Woodside’s proposed Browse FLNG project could produce up to 17,000 barrels per day of LNG per day.
Woodside is expected to make a final investment decision on the Browse LNG project in the second half of next year
In documents filed with the Federal Environment Department, the company said it project would run for 50 years and the first well is expected to be drilled in 2017.
It said the project, 425 kms north of Broome, will consist of three floating LNG vessels, each almost half a kilometre long and will operate at two offshore locations during the life of the gas field.
Average production at each facility will be between 3.9 – 4 million tons per annum of LNG and 17,000 barrels per day.
Exported by LNG carriers to gas-hungry Asian markets every 5-7 days, 50-70 movements are expected per year per facility.
Woodside said a ‘flotel’, or a floating hotel will required to service extra staff during the project’s construction phase.
Once up and running, 120 people will be required to work at each facility.
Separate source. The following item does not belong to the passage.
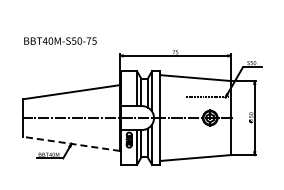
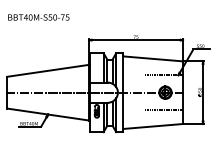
text: (60, 40) -> (38, 16), moved
line: (208, 138) -> (163, 109), added
line: (71, 143) -> (48, 114), dashed -> solid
Woodside and its joint venture partners — Japan’s Mitsui, PetroChina, Shell and BP — signed off on the use of FLNG technology to develop the gasfields off the Kimberley coast in September last year.
The project has since been undergoing basis of design work to determine the major design parameters for front end engineering and design (FEED) of the FNLG facilities and associated infrastructure.
Woodside had originally planned to develop Browse though on onshore facility at James Price Point, but scrapped the project in April stating the development concept no longer met the company’s commercial requirements for a positive final investment decision.
Gas giant Shell, which has a 27 per cent interest in the Browse venture has previously stated that FLNG could be the saviour of LNG in Australia as high costs continue to hamstring onshore projects.
Western Australian Premier Colin Barnett has been vehemently opposed to the development of Browse through a floating option, claiming it will lead to less jobs, increased safety risks and a loss in investment opportunities for WA.